* START SUPPLIED TEXT *

NOTES TO UNAUDITED CONDENSED CONSOLIDATED FINANCIAL STATEMENTS

(unaudited)

Note 1. Basis of Presentation

AMERISAFE, Inc. (the “Company”) is an insurance holding company incorporated in the state of Texas. The accompanying unaudited condensed consolidated financial statements include the accounts of the Company and its subsidiaries: American Interstate Insurance Company (“AIIC”), Silver Oak Casualty, Inc. (“SOCI”), American Interstate Insurance Company of Texas (“AIICTX”), Amerisafe Risk Services, Inc. (“RISK”) and Amerisafe General Agency, Inc. (“AGAI”). AIIC and SOCI are property and casualty insurance companies organized under the laws of the state of Louisiana. AIICTX is a property and casualty insurance company organized under the laws of the state of Texas. RISK, a wholly owned subsidiary of the Company, is a claims and safety services company, currently servicing only affiliated insurance companies. AGAI, a wholly owned subsidiary of the Company, is a general agent for the Company. AGAI sells insurance, which is underwritten by AIIC, SOCI and AIICTX, as well as by nonaffiliated insurance carriers. The assets and operations of AGAI are not significant to that of the Company and its consolidated subsidiaries. The terms “AMERISAFE,” the “Company,” “we,” “us” or “our” refer to AMERISAFE, Inc. and its consolidated subsidiaries, as the context requires.

* END SUPPLIED TEXT *
* START STORED RECORDS *

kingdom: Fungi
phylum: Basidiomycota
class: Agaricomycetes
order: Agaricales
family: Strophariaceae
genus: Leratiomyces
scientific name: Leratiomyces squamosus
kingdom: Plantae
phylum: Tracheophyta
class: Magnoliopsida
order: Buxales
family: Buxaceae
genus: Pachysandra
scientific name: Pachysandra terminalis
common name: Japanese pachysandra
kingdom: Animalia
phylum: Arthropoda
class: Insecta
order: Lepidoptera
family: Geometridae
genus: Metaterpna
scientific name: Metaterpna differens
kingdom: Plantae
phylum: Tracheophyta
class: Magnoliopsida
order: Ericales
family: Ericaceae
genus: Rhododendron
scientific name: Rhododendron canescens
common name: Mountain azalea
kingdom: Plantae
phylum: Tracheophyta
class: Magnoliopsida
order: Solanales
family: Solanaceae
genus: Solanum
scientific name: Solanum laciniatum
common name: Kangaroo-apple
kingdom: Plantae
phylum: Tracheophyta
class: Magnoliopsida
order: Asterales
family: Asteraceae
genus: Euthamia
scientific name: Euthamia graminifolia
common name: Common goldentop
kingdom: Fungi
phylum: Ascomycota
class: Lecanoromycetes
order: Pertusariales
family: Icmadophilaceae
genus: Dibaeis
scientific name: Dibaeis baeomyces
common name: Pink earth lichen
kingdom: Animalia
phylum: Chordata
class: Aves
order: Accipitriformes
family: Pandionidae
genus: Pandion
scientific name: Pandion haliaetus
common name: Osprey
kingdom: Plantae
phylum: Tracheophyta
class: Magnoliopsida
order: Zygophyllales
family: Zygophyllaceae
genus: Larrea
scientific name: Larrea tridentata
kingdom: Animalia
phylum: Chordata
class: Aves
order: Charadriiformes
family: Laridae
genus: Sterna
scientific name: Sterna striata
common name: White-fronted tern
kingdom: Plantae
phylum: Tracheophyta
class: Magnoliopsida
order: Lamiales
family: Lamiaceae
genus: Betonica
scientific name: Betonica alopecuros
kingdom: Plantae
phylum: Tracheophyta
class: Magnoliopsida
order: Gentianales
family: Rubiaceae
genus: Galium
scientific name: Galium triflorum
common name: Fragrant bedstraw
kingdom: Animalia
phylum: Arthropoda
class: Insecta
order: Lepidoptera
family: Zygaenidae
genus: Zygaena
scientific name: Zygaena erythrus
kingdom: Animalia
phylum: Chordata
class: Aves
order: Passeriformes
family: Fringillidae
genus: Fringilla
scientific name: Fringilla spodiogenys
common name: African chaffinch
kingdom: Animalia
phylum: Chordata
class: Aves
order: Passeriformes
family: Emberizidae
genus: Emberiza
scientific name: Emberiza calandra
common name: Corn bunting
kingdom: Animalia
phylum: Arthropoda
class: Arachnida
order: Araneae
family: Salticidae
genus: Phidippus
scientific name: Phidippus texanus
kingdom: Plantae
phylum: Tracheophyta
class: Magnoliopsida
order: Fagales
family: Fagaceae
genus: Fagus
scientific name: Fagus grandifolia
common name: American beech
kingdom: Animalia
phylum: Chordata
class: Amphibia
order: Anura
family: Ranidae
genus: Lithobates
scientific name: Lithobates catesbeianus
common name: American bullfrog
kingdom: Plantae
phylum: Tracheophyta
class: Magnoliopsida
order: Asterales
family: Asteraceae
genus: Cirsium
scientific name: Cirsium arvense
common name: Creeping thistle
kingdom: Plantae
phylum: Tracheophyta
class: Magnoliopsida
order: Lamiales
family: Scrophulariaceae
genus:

* END STORED RECORDS *

JOB 1:
Name each subsidiary that the AMERISAFE basis-of-presentation note above includes in the condensed consolidated financial statements, giving its full name and abbreviation.
JOB 2:
Carry the AMERISAFE basis-of-presentation note above forward from its final sentence.

RIGHT ANSWER 1:
- American Interstate Insurance Company (AIIC)
- Silver Oak Casualty, Inc. (SOCI)
- American Interstate Insurance Company of Texas (AIICTX)
- Amerisafe Risk Services, Inc. (RISK)
- Amerisafe General Agency, Inc. (AGAI)

RIGHT ANSWER 2:
The Company provides workers’ compensation insurance for small to mid-sized employers engaged in hazardous industries, principally construction, trucking, manufacturing and agriculture. Assets and revenues of AIIC represent more than 99% of comparable consolidated amounts of the Company for each of 2013 and 2012.

In the opinion of management of the Company, the accompanying unaudited condensed consolidated financial statements contain all adjustments (consisting of normal recurring accruals) necessary to present fairly the financial position, the results of operations and cash flows for the periods presented. The unaudited condensed consolidated financial statements have been prepared in accordance with the instructions to Form 10-Q under the Securities Exchange Act of 1934 and therefore do not include all information and footnotes to be in conformity with accounting principles generally accepted in the United States (“GAAP”). The results for the interim periods are not necessarily indicative of the results of operations that may be expected for the year. The unaudited condensed consolidated financial statements contained herein should be read in conjunction with our Annual Report on Form 10-K for the year ended December 31, 2012.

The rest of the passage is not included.